La bibliographie de Philippe Remy-Wilkin est déjà impressionnante. Parmi les lignes maîtresses de son œuvre, on constate un attrait marqué pour l’Histoire et, en particulier, ses zones d’ombres. L’écrivain belge n’a pas peur des défis et aime entraîner son lecteur dans des époques méconnues de l’histoire, aux croisements des mythes, idéologies et philosophies. On se souvient de son roman L’œuvre de Caïn, réédité récemment par les éditions Samsa. Dans ce roman emblématique, Philippe Rémy-Wilkin met en scène deux amis, le Belge Valentin Dullac et le Juif allemand Caspar Mendelssohn, qui se sont connus début du 20e lors de fouilles archéologiques sur la civilisation mésopotamienne et se retrouvent pour un voyage en Allemagne. Il y est question de sociétés secrètes, de partisans du nazisme et de l’antisémitisme, d’idéologues inquiétants et de parias, les ʺCaïn de l’Histoire.ʺ Un roman qui donne un relief inédit aux années troubles d’avant-guerre.
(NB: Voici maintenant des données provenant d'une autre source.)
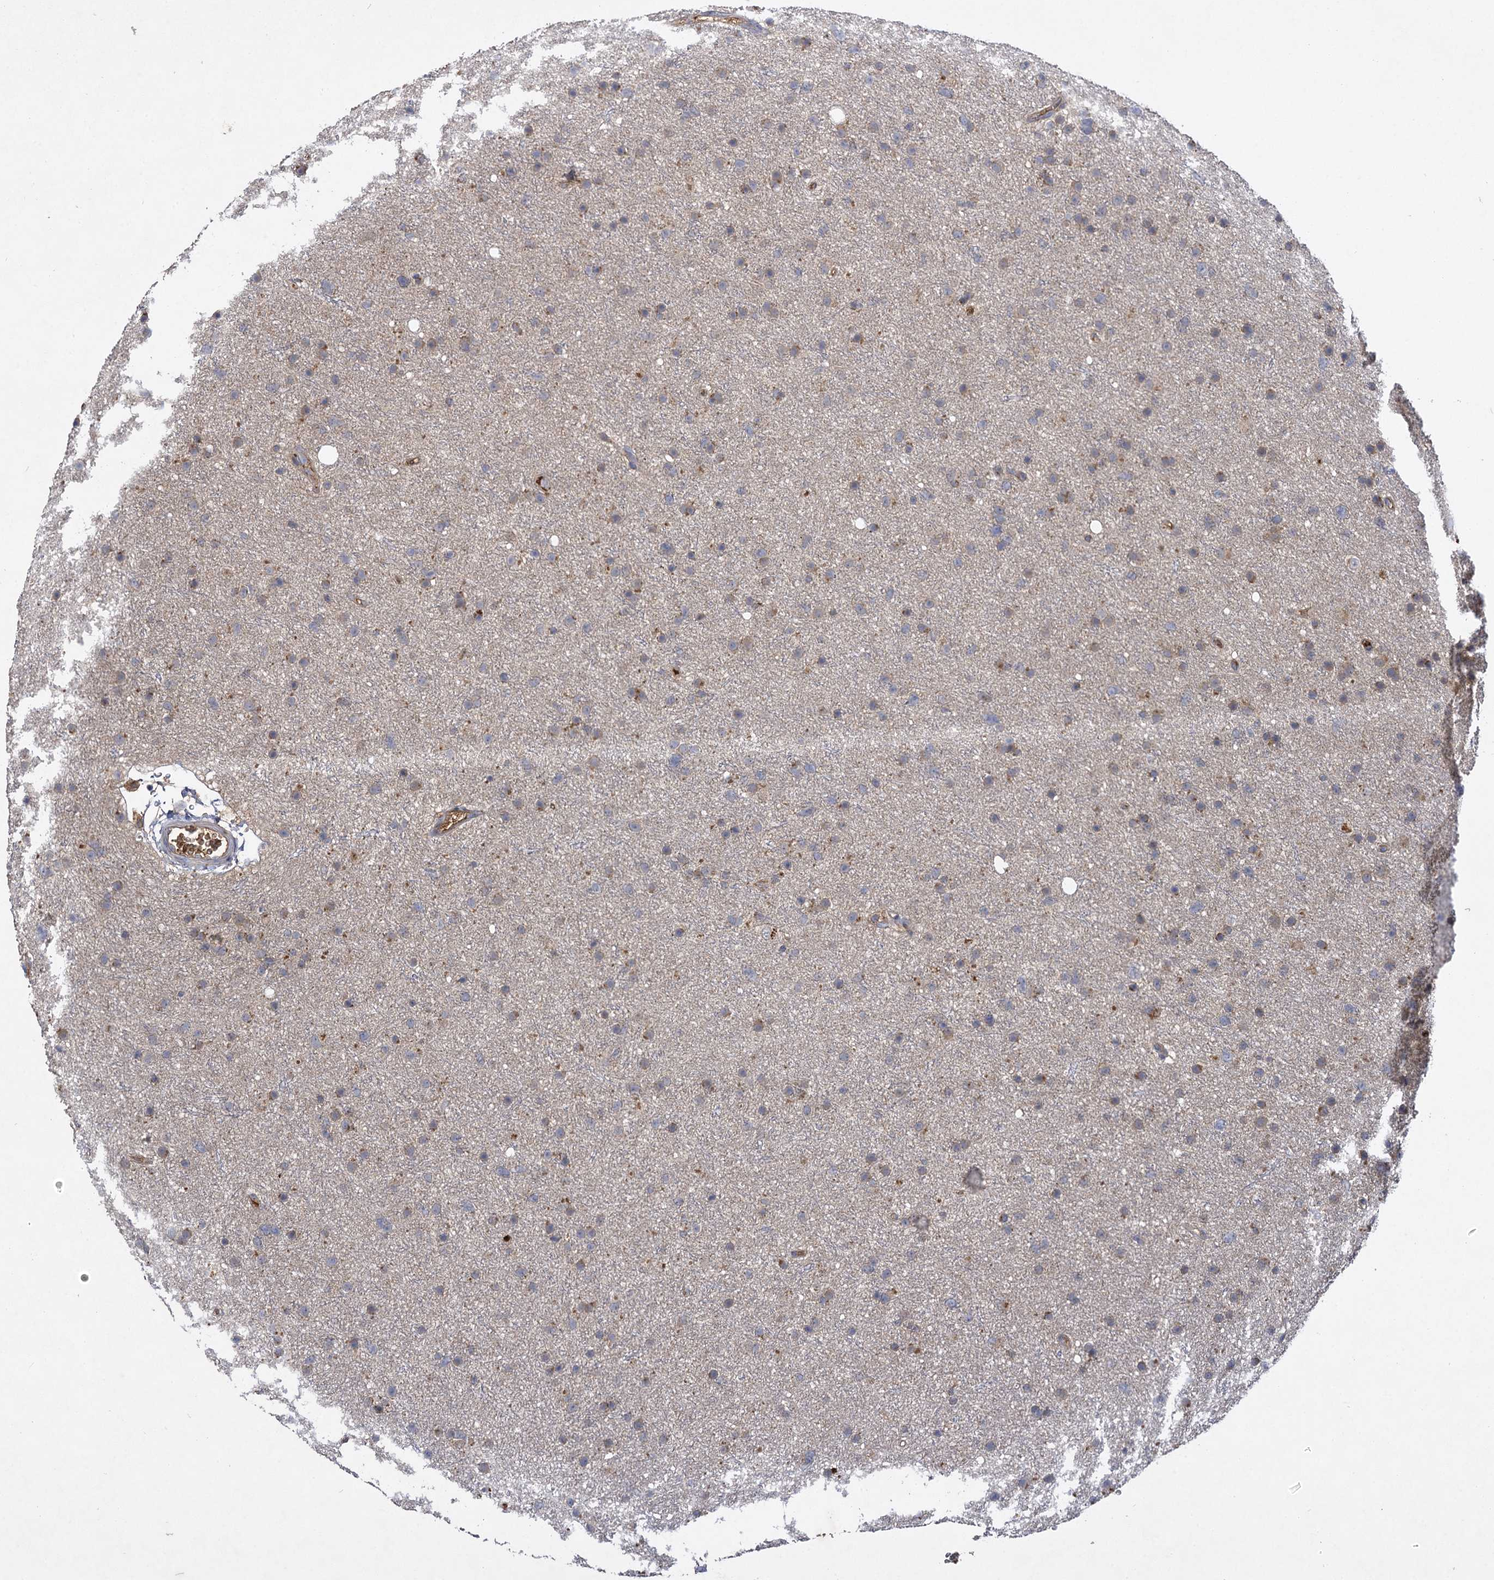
{"staining": {"intensity": "weak", "quantity": "25%-75%", "location": "cytoplasmic/membranous"}, "tissue": "glioma", "cell_type": "Tumor cells", "image_type": "cancer", "snomed": [{"axis": "morphology", "description": "Glioma, malignant, Low grade"}, {"axis": "topography", "description": "Cerebral cortex"}], "caption": "A brown stain labels weak cytoplasmic/membranous staining of a protein in human glioma tumor cells. (IHC, brightfield microscopy, high magnification).", "gene": "USP50", "patient": {"sex": "female", "age": 39}}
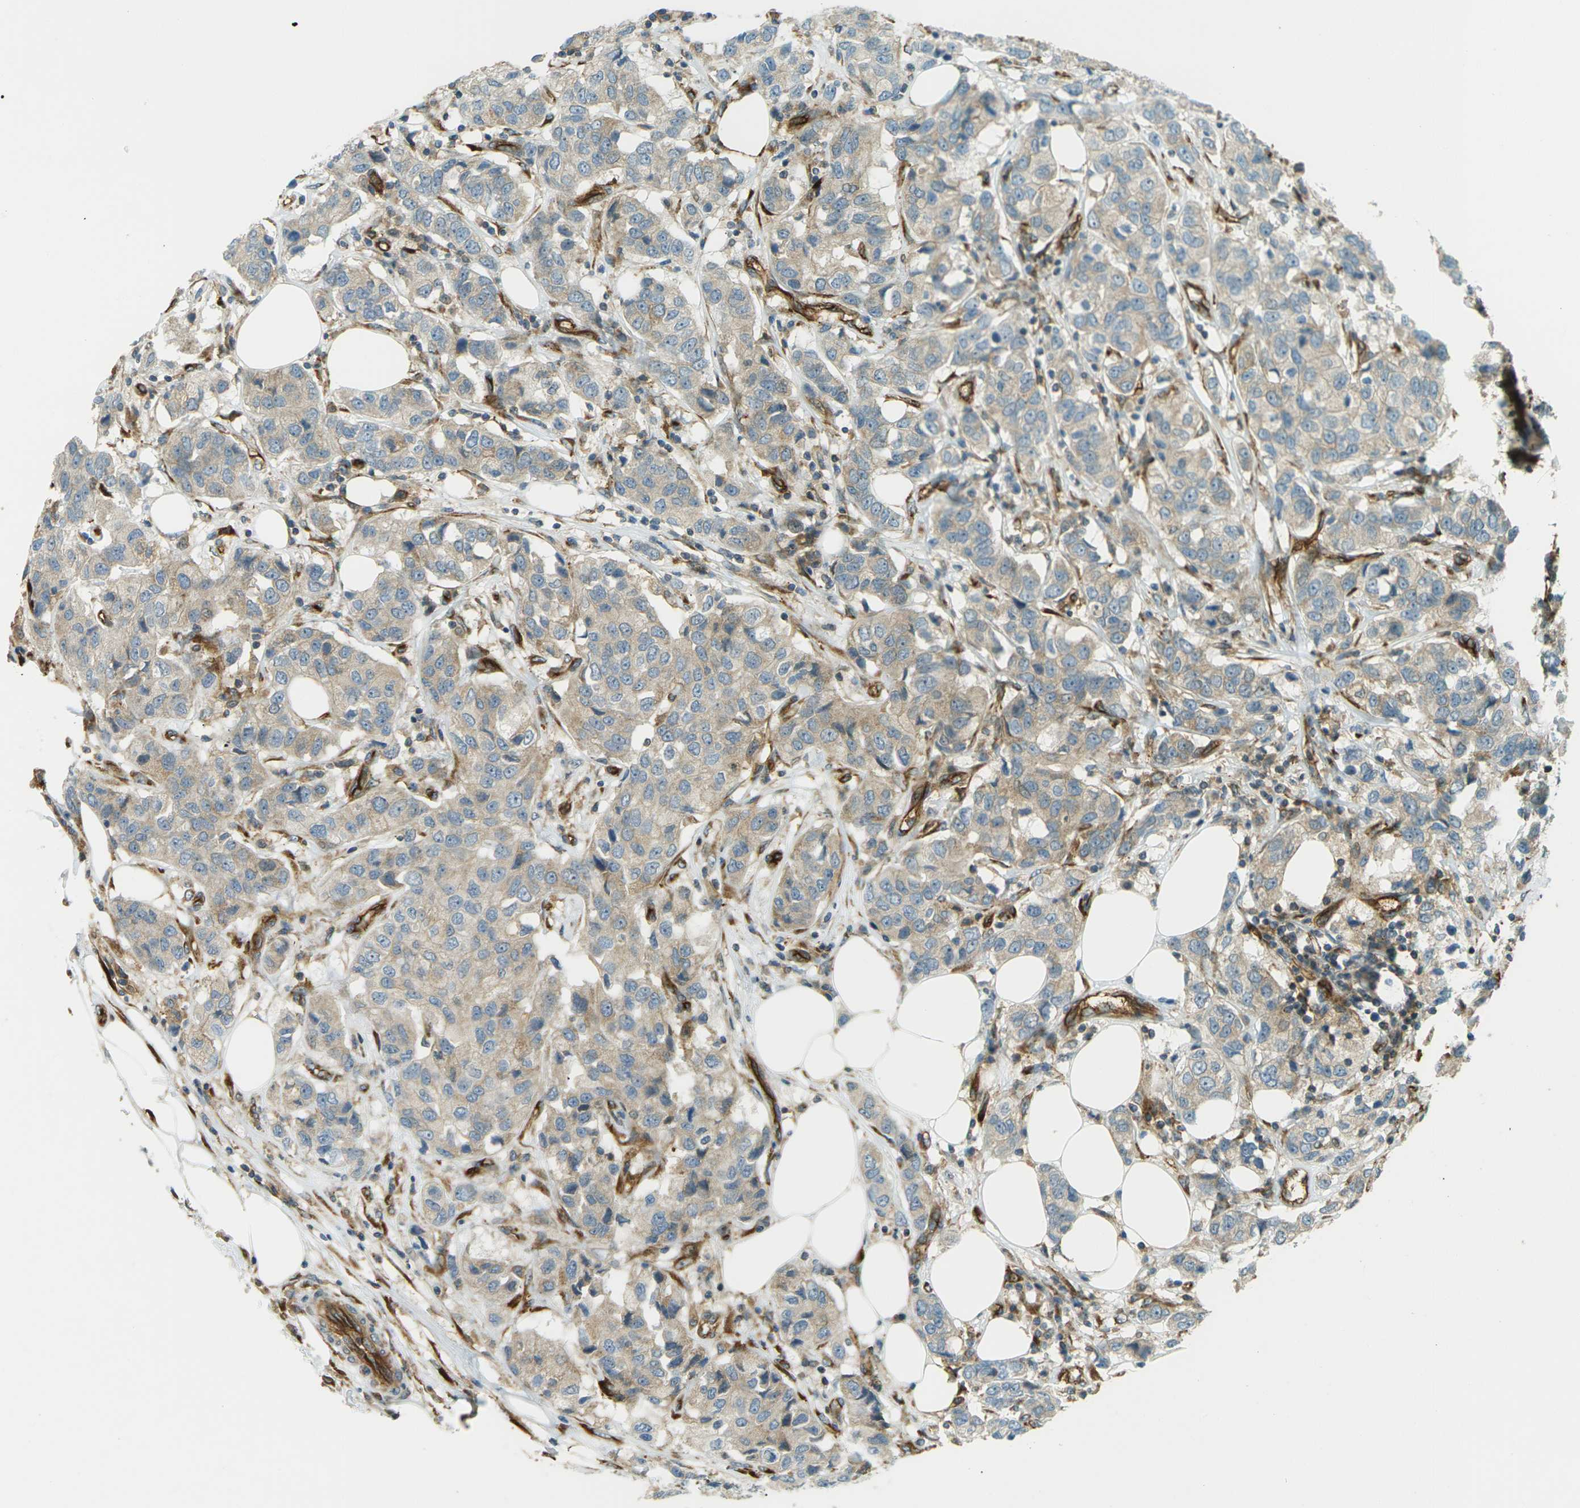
{"staining": {"intensity": "moderate", "quantity": ">75%", "location": "cytoplasmic/membranous"}, "tissue": "breast cancer", "cell_type": "Tumor cells", "image_type": "cancer", "snomed": [{"axis": "morphology", "description": "Duct carcinoma"}, {"axis": "topography", "description": "Breast"}], "caption": "A histopathology image of human breast infiltrating ductal carcinoma stained for a protein exhibits moderate cytoplasmic/membranous brown staining in tumor cells. The protein of interest is shown in brown color, while the nuclei are stained blue.", "gene": "S1PR1", "patient": {"sex": "female", "age": 80}}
Invité à relever le défi de portraitiser sa Belgique, Philippe Remy-Wilkin est resté fidèle à lui-même en proposant des incursions au cœur de l’histoire belge. Celles-ci commencent vers 478, avec une première nouvelle autour de Clovis et du brassage des tribus de l’époque dont les Belgae. Ce brassage est déjà le prélude à une société métissée que l’on va retrouver dans les textes suivants. Avec ce premier texte, on retrouve un autre ancrage de l’imaginaire de Remy-Wilkin, à savoir la ville de Tournai, ici nommée Turnaco. La cité aux cinq clochers servait déjà de décor à l’enquête au cœur de son dernier roman, Les sœurs noires (Weyrich, 2022). Elle réapparait à plusieurs reprises par la suite.
Lire Philippe Remy-Wilkin, c’est plonger dans des pages méconnues de l’Histoire, mais aussi faire la connaissance de personnages souvent originaux, reflets de périodes structurantes de notre identité nationale. On croise ainsi le moine tournaisien Gilles Le Muisit, Claude Sluter, Pierre de Melun, Jean-Noël Paquot, bibliothécaire du 18e à la poursuite de l’âme belge ou son confrère Jean Lemaire de Belges (un nom qui ne s’invente pas), Jules Bara et Pulchérie Gilmet, directrice de l’Institut des Demoiselles à… Tournai, Adolf Daens, Galba le roi des Suessions, Salomon Minutte et Wall Street, et toujours le retour à Tournai, « modèle réduit de notre belgité », avec Christine de Lalaing, figure tutélaire de la ville que tout Tournaisien ne manque pas d’aller saluer quand il revient dans sa ville. La remontée dans le temps, précisément balisée (478, 1370, 1426, 1581, 1770, 1894 – date du décès de Charles De Coster, figure emblématique du recueil, on y reviendra –, 1879, 1899…), se déroule jusqu’à nos jours et même au-delà avec une nouvelle dystopique où il est question de l’Homo belgicus nouveau. On vous en laisse découvrir l’identité !
Les 17 textes de ce Belgiques prennent un accent particulier lorsque, à la fin de chacun d’entre eux, l’auteur s’imagine dialoguer avec le Feu follet, alias Jacques De Decker, ainsi qualifié dans le texte d’ouverture. Le regretté secrétaire perpétuel de l’Académie royale de langue et de littérature françaises de Belgique, écrivain et fin observateur de la Belgique culturelle, apparaît en une rencontre au sommet de nos lettres aux côtés de Thyl et Nele, autres feux follets imaginés par Charles De Coster. Outre l’originalité du propos, chaque dialogue met en perspective nos identités par rapport aux événements précédemment mis en scène.
En plus de sa grande érudition, Philippe Remy-Wilkin n’hésite pas à se mettre en scène, en particulier dans la nouvelle Vertige !, d’une rare intensité. À l’occasion d’une visite à l’AfricaMuseum de Tervuren, l’écrivain fait rimer comme jamais la grande Histoire, en l’occurrence celle de la colonisation belge au Congo, et son histoire familiale. Il plonge dans ses racines et nous en sort un portrait au croisement de sa biographie et de son pays auquel on le sent particulièrement attaché.